> **Directive**:
Reproduce exactly the lines of the material beneath, from the line that contains "control_status_changes, 4280000: 2 -> 3" to the line that contains "control_status_changes, 2010000: 1 -> 2", both included, and no other lines.

> **Records for the exercise**:
──────

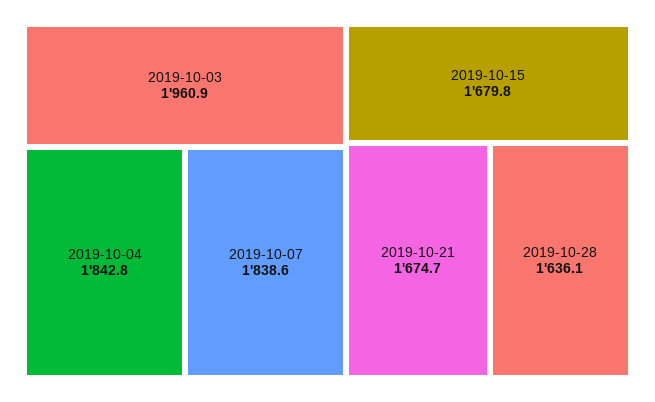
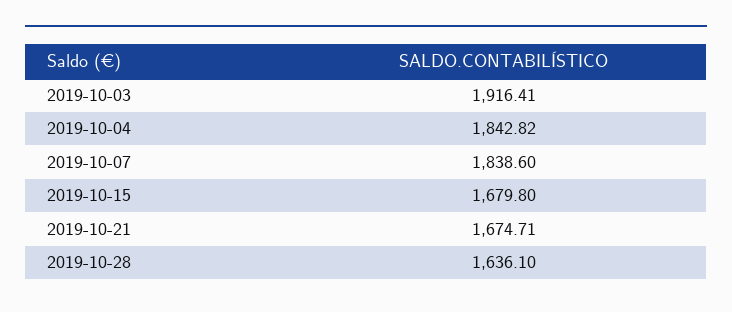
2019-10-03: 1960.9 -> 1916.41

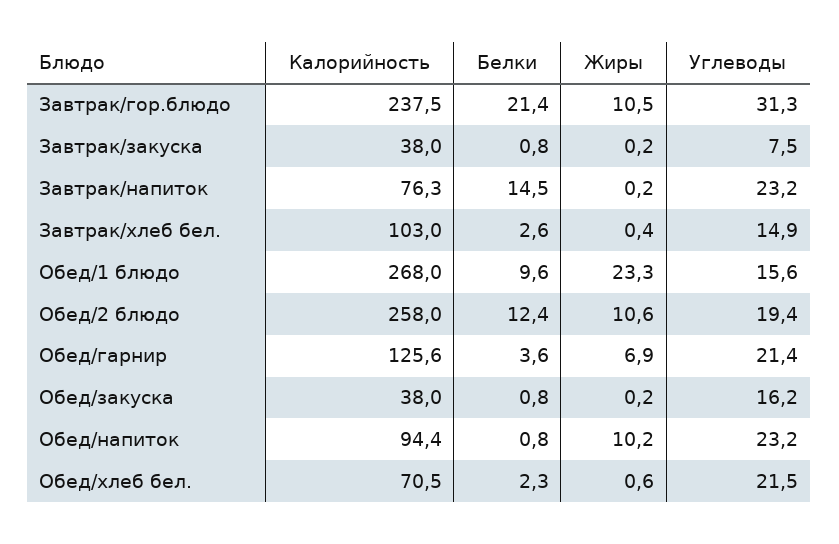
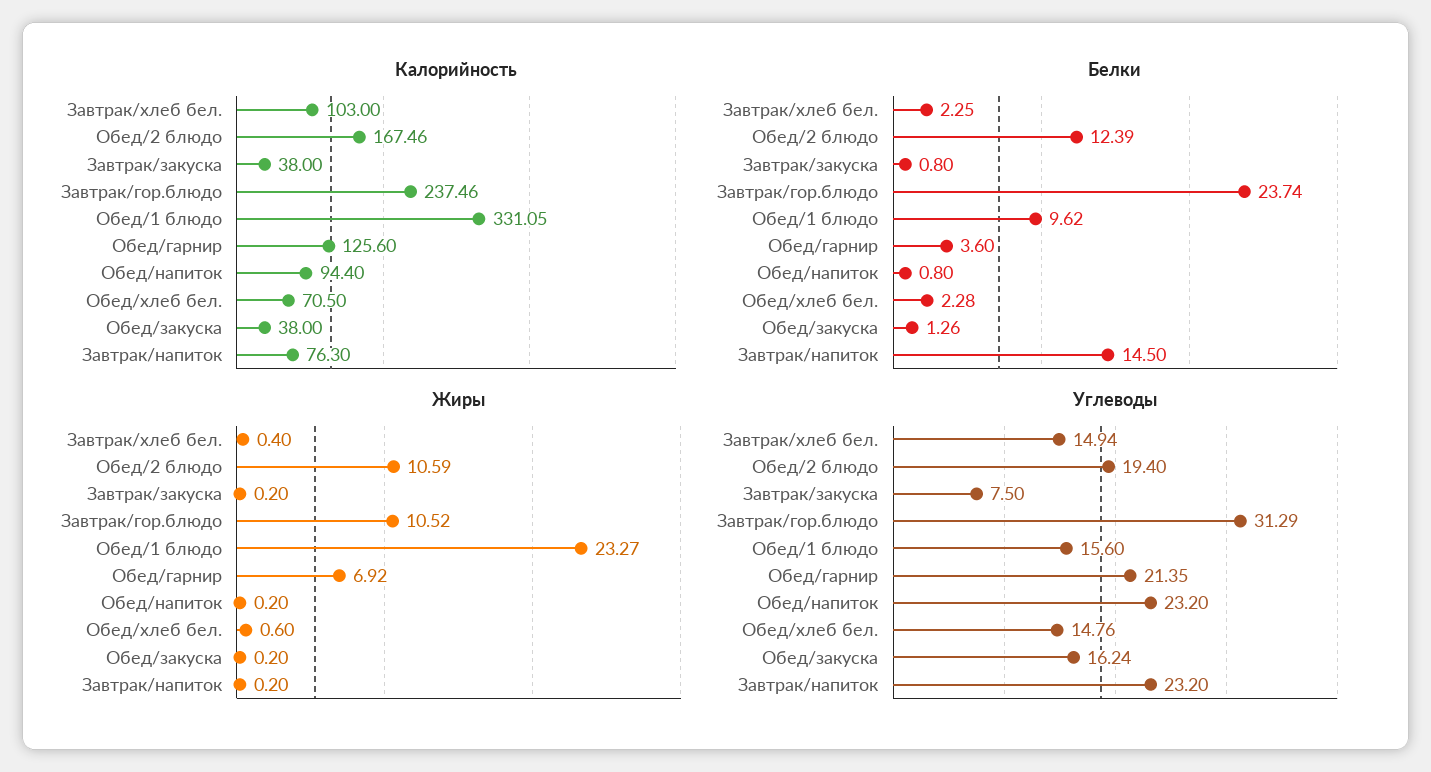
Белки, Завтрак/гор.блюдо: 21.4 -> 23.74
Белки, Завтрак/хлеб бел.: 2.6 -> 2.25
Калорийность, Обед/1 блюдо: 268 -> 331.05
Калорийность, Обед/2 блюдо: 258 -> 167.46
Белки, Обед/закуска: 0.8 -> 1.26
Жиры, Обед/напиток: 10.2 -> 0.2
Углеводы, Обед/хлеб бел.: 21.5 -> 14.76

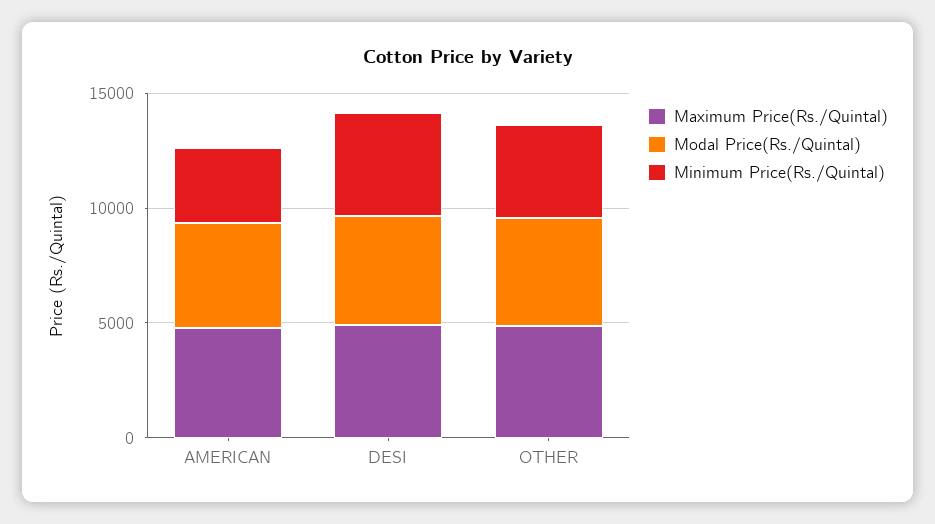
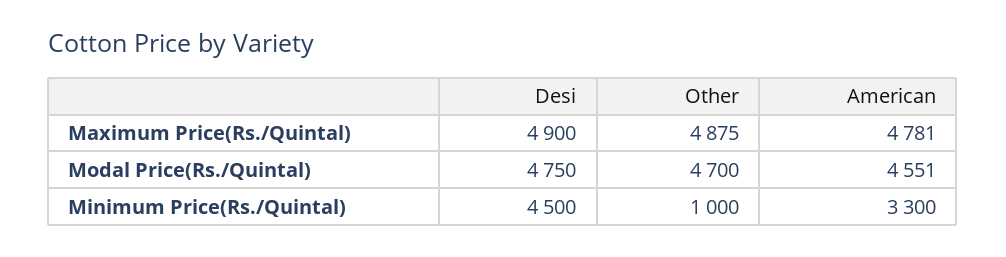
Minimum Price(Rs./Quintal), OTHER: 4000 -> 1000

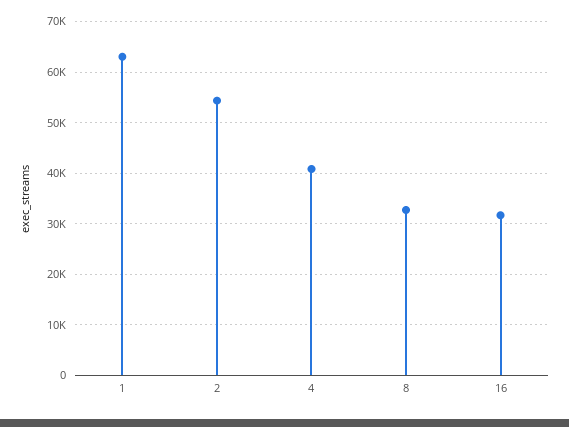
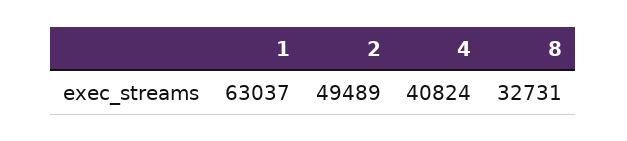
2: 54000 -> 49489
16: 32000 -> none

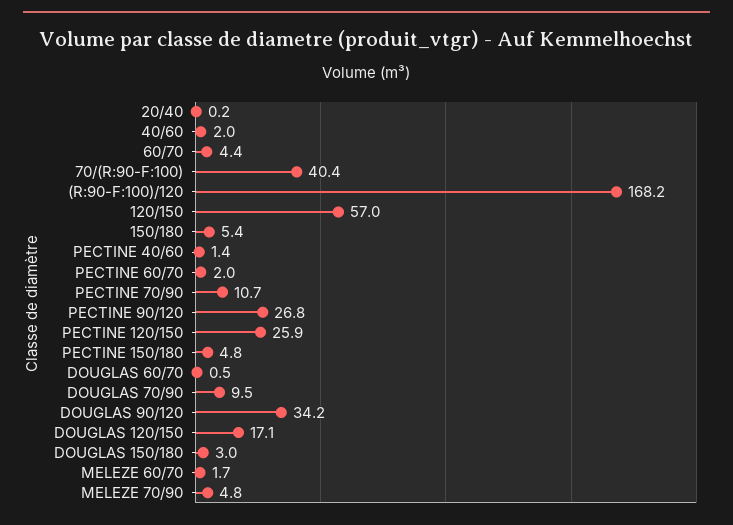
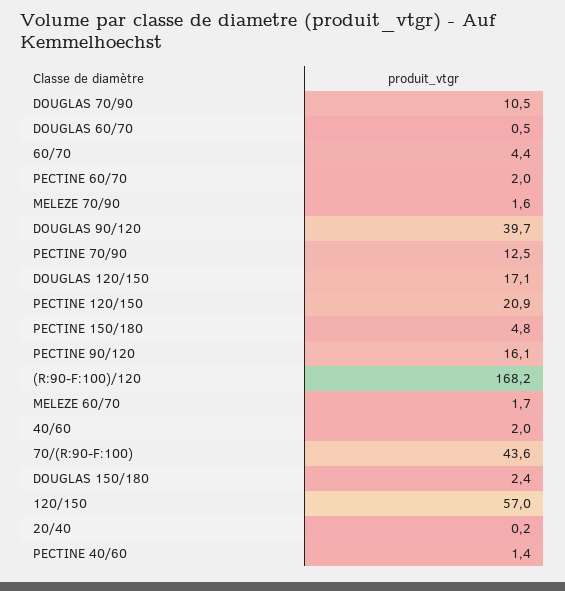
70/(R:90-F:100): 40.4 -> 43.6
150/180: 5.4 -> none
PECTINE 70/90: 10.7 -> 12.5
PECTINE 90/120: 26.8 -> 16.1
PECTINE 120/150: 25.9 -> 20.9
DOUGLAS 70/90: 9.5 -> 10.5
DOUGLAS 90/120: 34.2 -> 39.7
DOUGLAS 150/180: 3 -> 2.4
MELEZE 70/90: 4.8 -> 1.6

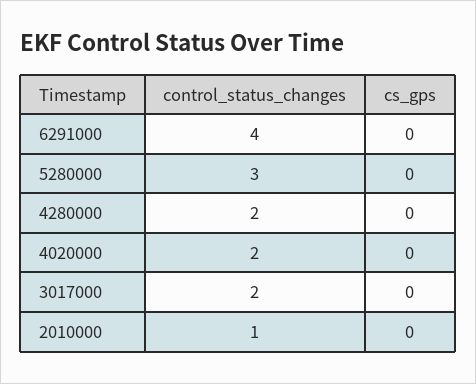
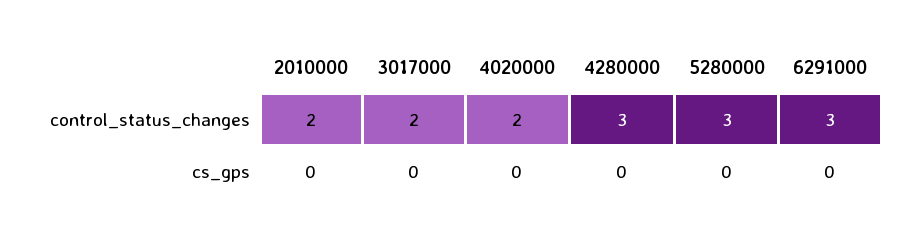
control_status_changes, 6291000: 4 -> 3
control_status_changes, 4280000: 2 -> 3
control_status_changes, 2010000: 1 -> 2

──────

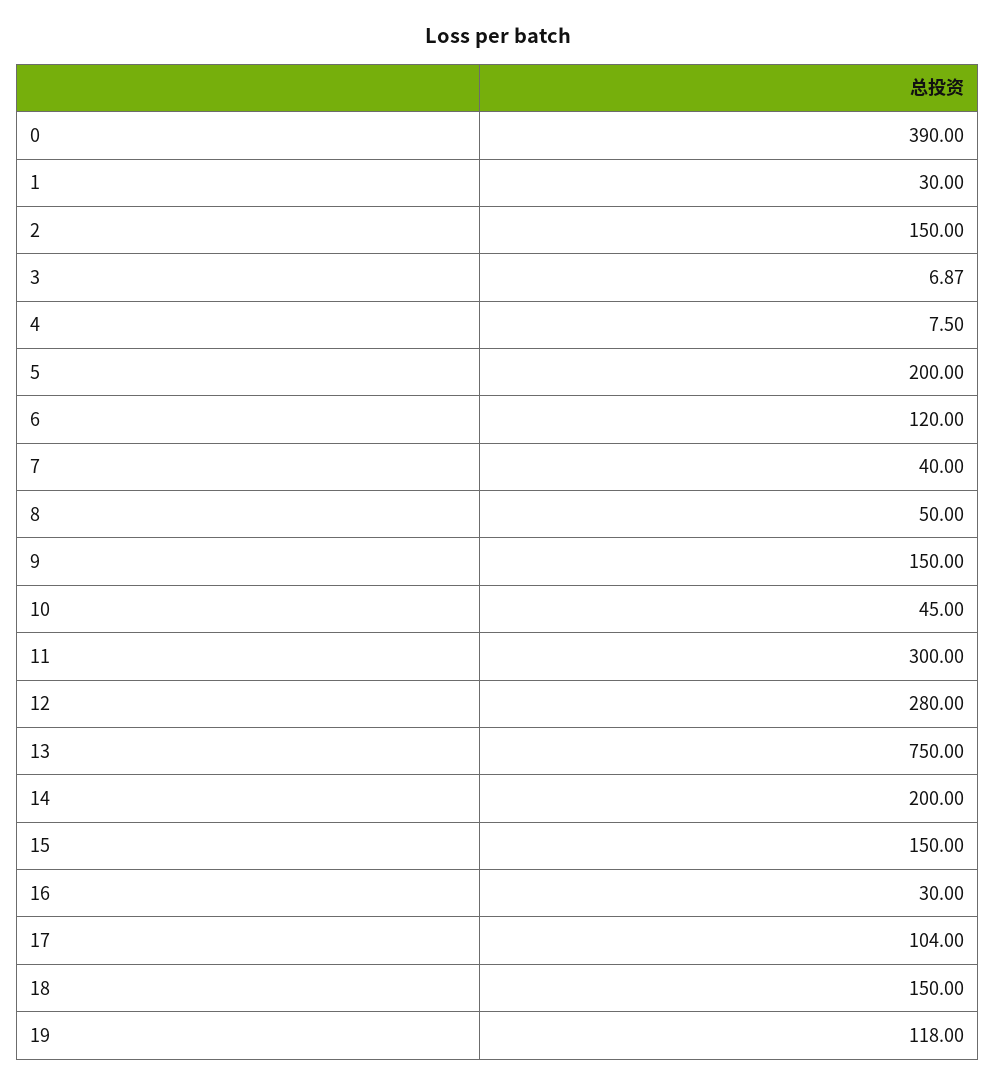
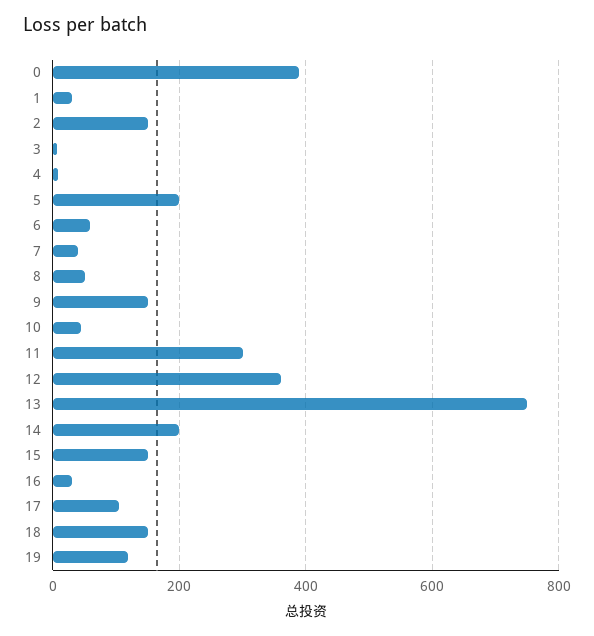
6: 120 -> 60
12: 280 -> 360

──────

> **Exercise solution**:
control_status_changes, 4280000: 2 -> 3
control_status_changes, 2010000: 1 -> 2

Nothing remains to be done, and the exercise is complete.